La France avait la Halde (désormais fondue dans le Défenseur des Droits), la Belgique a le Centre pour l’égalité des chances et la lutte contre le racisme, service public indépendant dont le but est la lutte contre les discriminations. C’est à lui qu’ont, par exemple, fait appel les deux femmes harcelées par leur voisinage à Herstal. Quel soutien le Centre peut-il apporter dans un cas comme celui-ci? «Pour commencer nous aidons en écoutant et en reconnaissant les faits, ce qui est très important pour les victimes, nous explique Patrick Charlier, directeur adjoint du Centre. Dans un deuxième temps, nous cherchons des solutions qui correspondent à leurs problèmes. Pour le cas précis de ce couple, nous avons déjà contacté la Société du logement social qui dispose de personnel pour résoudre les conflits de voisinage.» Les discriminations ne constituent pourtant pas une justification suffisante pour permettre un déplacement des personnes dans un autre logement social, souligne Patrick Charlier:

«L’homophobie ou le racisme ne peuvent pas être des critères, et quand bien même, la société ne dispose pas des pouvoirs pour mener une enquête afin de vérifier qu’il y a bien eu harcèlement en raison de ces facteurs.
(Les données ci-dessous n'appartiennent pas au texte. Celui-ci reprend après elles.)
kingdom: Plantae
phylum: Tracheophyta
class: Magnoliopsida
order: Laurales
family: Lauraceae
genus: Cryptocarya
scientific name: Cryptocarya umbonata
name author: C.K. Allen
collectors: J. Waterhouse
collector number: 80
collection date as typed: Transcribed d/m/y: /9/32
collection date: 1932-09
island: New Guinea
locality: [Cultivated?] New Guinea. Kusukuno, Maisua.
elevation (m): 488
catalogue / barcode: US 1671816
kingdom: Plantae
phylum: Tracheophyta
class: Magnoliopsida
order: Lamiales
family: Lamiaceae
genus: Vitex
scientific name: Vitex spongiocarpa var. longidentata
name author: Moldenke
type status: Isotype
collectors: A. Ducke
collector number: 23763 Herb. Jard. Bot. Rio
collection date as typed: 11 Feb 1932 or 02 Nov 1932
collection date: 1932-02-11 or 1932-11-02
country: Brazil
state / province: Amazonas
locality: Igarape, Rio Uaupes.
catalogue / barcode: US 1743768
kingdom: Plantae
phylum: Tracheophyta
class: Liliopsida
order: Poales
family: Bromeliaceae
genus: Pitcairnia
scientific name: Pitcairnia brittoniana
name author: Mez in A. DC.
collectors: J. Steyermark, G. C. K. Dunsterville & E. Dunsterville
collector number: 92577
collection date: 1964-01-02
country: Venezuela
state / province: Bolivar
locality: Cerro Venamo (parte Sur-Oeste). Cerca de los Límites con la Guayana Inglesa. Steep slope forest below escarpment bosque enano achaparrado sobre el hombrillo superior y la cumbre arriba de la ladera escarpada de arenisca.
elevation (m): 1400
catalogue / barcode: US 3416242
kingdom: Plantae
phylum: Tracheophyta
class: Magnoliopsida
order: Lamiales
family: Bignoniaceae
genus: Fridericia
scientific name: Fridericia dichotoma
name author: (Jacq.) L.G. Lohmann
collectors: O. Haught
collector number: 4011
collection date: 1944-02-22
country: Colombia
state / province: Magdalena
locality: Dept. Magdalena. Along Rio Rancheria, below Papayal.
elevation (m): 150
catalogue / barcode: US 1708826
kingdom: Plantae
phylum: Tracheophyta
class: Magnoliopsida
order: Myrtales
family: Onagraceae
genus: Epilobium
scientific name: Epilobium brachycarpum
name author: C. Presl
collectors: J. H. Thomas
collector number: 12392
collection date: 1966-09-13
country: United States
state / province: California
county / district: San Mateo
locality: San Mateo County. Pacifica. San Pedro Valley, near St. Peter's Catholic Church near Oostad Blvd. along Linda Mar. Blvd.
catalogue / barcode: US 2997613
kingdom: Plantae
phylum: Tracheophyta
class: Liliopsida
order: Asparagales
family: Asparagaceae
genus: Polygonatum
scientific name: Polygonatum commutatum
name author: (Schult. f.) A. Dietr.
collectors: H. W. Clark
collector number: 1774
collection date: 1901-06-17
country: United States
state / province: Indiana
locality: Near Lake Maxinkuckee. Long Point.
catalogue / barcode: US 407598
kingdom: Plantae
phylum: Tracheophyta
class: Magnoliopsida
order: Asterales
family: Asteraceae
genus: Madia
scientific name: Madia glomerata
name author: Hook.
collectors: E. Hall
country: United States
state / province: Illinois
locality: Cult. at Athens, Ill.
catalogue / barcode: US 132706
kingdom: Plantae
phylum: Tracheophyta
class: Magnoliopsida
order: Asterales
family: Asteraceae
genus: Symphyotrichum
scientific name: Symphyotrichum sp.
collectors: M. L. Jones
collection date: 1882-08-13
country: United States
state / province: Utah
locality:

Mais nous sommes aussi allés voir la police, afin de porter plainte pour harcèlement, ainsi que pour voie de fait car il y a quand même eu vol de courriers, dégradation de leur véhicule. Nous avons aussi envoyé un courrier au Parquet»

«Notre rôle au Centre, c’est notamment d’attirer l’attention sur le motif homophobe. Dans l’affaire d’Herstal, on se retrouve dans un conflit de voisinage où il est très difficile d’intervenir car d’autres éléments que l’homophobie entrent en ligne de compte. La querelle était interpersonnelle et s’est envenimée, il semble par exemple que les jeunes femmes en question n’aient pas respecté la réglementation concernant les poubelles. Il y a donc eu une escalade.»

HARCÈLEMENT ET HOMOPHOBIE
Le Centre est-il souvent amené à traiter des cas de harcèlement homophobe?

«Oui, généralement c’est souvent lié au racisme ou à l’homophobie, moins souvent au handicap. Nous avons remarqué que pour ce qui est de l’orientation sexuelle, la dimension du harcèlement arrive très rapidement, que ce soit dans l’humour ou dans l’agressivité et dans des contextes très divers, la vie privée, mais aussi à l’école, au travail.»

Pour lutter contre l’homophobie dans le voisinage, Patrick Charlier approuve l’action des communes. Elles peuvent en effet être efficaces au niveau local:

«Je sais que le bourgmestre (l’équivalent du maire, ndlr) d’Herstal a reçu les jeunes femmes. Il a en effet une responsabilité dans ces affaires, cela touche à l’ordre public, à la sécurité.»

Patrick Charlier précise que le Centre travaille aussi auprès des communes pour sensibiliser le personnel social et administratif. Pour cela, le guide Réflexe Egalité a été créé en 2007. De plus, il existe désormais, dans certaines villes, un échevin (élu.e adjoint.e au bourgmestre) délégué.e à l’égalité des chances qui prend en charge les questions d’égalité et de diversité.

EN BELGIQUE AUSSI, LA PAROLE HOMOPHOBE S’EST LIBÉRÉE
En France, des affaires de harcèlement comme celle d’Herstal surprennent car la Belgique passe souvent comme étant plus LGBT-friendly, notamment pour avoir ouvert le mariage et l’adoption aux couples de même sexe bien avant la France. Mais pour Patrick Charlier, aujourd’hui plus que jamais, il faut nuancer cette impression:

«On a constaté que les manifestations contre le mariage pour tous en France ont eu un retentissement, car en Belgique aussi elles ont provoqué une libération de la parole homophobe. L’ouverture des droits a été une avancée, mais il reste un fond d’homophobie, c’est une réalité. Il n’y a pas de changement radical, avec une acceptation sans réserves, même quand il y a ce genre de progrès.»

Le directeur adjoint du Centre pour l’égalité des chances et la lutte contre le racisme conclut néanmoins sur une note plus encourageante en citant l’exemple d’Elio di Rupo:

«Notre Premier ministre est homosexuel, ça n’a jamais posé problème, personne ne l’attaque là-dessus. Parce qu’il est wallon, francophone, socialiste, oui… mais pas parce qu’il est homosexuel!»